# What's the Best Type of Bedding?



## tillyandapril (Aug 6, 2013)

I use something similar to Carefresh. I prefer it over wood chips, but is there anything better than Carefresh that will help with odor?


----------



## PPVallhunds (Jul 26, 2010)

everyone wilol have there own ideas on the best bedding, smell doent bother me anymore, i keep mine of wood shavings (not dust) never had a problem, i use hat and some times shredded paper for nesting, but prefur hay.


----------



## Demonic Hope (Jul 1, 2013)

I use Kiln-Dried pine for my does, Alfalfa pellets for my bucks. And for another buck with bedding allergies I'm using corn cob. I have little to no odor using this method.


----------



## Miceandmore64 (Jul 16, 2013)

I just use newspaper and hay


----------



## Awaiting_Abyss (Nov 19, 2012)

I use kiln-dried pine for everyone.


----------



## tillyandapril (Aug 6, 2013)

Does kiln-dried pine help with odor? And is it expensive?


----------



## Awaiting_Abyss (Nov 19, 2012)

Its the cheapest bedding that you can buy, and it does help with odor.


----------



## tillyandapril (Aug 6, 2013)

Where can you purchase it?


----------



## Awaiting_Abyss (Nov 19, 2012)

Walmart, pet stores, horse tack stores and feed and seed stores. Most grocery stores carry small bags of it, but I always buy the super large bag because its cheaper that way and lasts a lot longer.
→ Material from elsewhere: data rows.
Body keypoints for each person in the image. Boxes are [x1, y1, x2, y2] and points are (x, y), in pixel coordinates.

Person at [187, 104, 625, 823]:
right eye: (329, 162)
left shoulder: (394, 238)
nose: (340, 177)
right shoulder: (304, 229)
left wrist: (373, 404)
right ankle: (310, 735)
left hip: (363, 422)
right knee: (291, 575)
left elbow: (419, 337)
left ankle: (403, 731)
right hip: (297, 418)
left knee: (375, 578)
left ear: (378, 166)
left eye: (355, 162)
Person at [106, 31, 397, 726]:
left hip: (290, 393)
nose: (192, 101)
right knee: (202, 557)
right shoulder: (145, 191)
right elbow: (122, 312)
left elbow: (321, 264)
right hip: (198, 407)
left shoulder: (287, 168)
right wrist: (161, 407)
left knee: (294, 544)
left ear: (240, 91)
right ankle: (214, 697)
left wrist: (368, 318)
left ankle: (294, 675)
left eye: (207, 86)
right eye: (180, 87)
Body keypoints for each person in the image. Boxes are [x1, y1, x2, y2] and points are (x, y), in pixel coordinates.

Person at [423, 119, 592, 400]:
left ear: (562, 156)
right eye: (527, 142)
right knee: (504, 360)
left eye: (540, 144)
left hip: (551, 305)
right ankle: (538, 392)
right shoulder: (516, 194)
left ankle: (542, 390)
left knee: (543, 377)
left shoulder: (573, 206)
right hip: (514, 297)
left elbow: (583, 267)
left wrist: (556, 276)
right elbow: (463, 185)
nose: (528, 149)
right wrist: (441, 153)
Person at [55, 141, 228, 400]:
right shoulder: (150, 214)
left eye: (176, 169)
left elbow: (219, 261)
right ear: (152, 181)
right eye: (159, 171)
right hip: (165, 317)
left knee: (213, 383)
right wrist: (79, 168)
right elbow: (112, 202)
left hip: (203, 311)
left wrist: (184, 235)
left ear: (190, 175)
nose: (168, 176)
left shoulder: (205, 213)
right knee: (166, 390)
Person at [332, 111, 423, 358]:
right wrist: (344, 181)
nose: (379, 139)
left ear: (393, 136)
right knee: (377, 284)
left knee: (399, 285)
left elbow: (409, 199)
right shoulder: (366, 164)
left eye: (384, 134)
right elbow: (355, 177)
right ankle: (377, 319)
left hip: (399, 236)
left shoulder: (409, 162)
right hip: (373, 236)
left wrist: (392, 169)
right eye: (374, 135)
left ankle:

Edit: Make sure it says "kiln-dried" on the bag. Its usually pretty easy to find it on the bag. If you can't see that it says "kiln-dried" then don't buy it.


----------



## tillyandapril (Aug 6, 2013)

Thanks for your reply, I'll definitely look into it


----------



## mich (Sep 28, 2013)

Chipsi is very good and it comes in different scents. Strawberry and Apple plus citrus. And you can buy it in different size bales and its compressed. Highly recommended.


----------



## Serena (Dec 29, 2011)

I use simple wood shavings. the kind that is advertised for horses and small mammals.
Personally I wouldn't use scented bedding.
I find the smell unpleasant enough, and my sense of smell isn't nearly as good as the mices. I imagine apple or strawberry flavoured bedding is rather irritating for them.


----------



## Laigaie (Mar 7, 2011)

I used to use aspen, and now I use sani-chips, which is a really finely-cut aspen, in teeny little squares. I don't have to use as much, because it's more absorbent, and it's really quite cheap. I'm still in the process of switching over to all glass bottles, but now when they chew through a plastic bottle, the leak doesn't completely flood the tank. The sani-chips absorb it nicely and then dry on top, so that my mice aren't wallowing in the filth they created for themselves.


----------